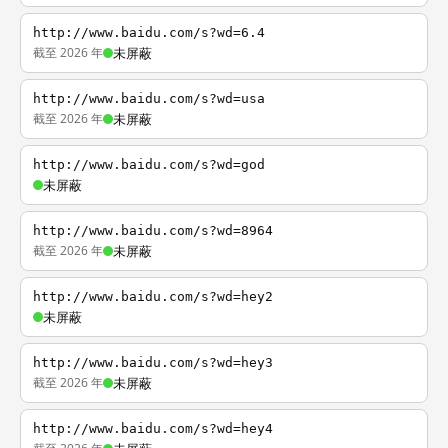
http://www.baidu.com/s?wd=6.4
截至 2026 年
未屏蔽
http://www.baidu.com/s?wd=usa
截至 2026 年
未屏蔽
http://www.baidu.com/s?wd=god
未屏蔽
http://www.baidu.com/s?wd=8964
截至 2026 年
未屏蔽
http://www.baidu.com/s?wd=hey2
未屏蔽
http://www.baidu.com/s?wd=hey3
截至 2026 年
未屏蔽
http://www.baidu.com/s?wd=hey4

+---+

INSTRUCTIONS FOR THE TASK.
Without the pictures, transcribe the listing exactly as it stands.

ANSWER BELOW.
http://www.baidu.com/s?wd=6.4
截至 2026 年
未屏蔽
http://www.baidu.com/s?wd=usa
截至 2026 年
未屏蔽
http://www.baidu.com/s?wd=god
未屏蔽
http://www.baidu.com/s?wd=8964
截至 2026 年
未屏蔽
http://www.baidu.com/s?wd=hey2
未屏蔽
http://www.baidu.com/s?wd=hey3
截至 2026 年
未屏蔽
http://www.baidu.com/s?wd=hey4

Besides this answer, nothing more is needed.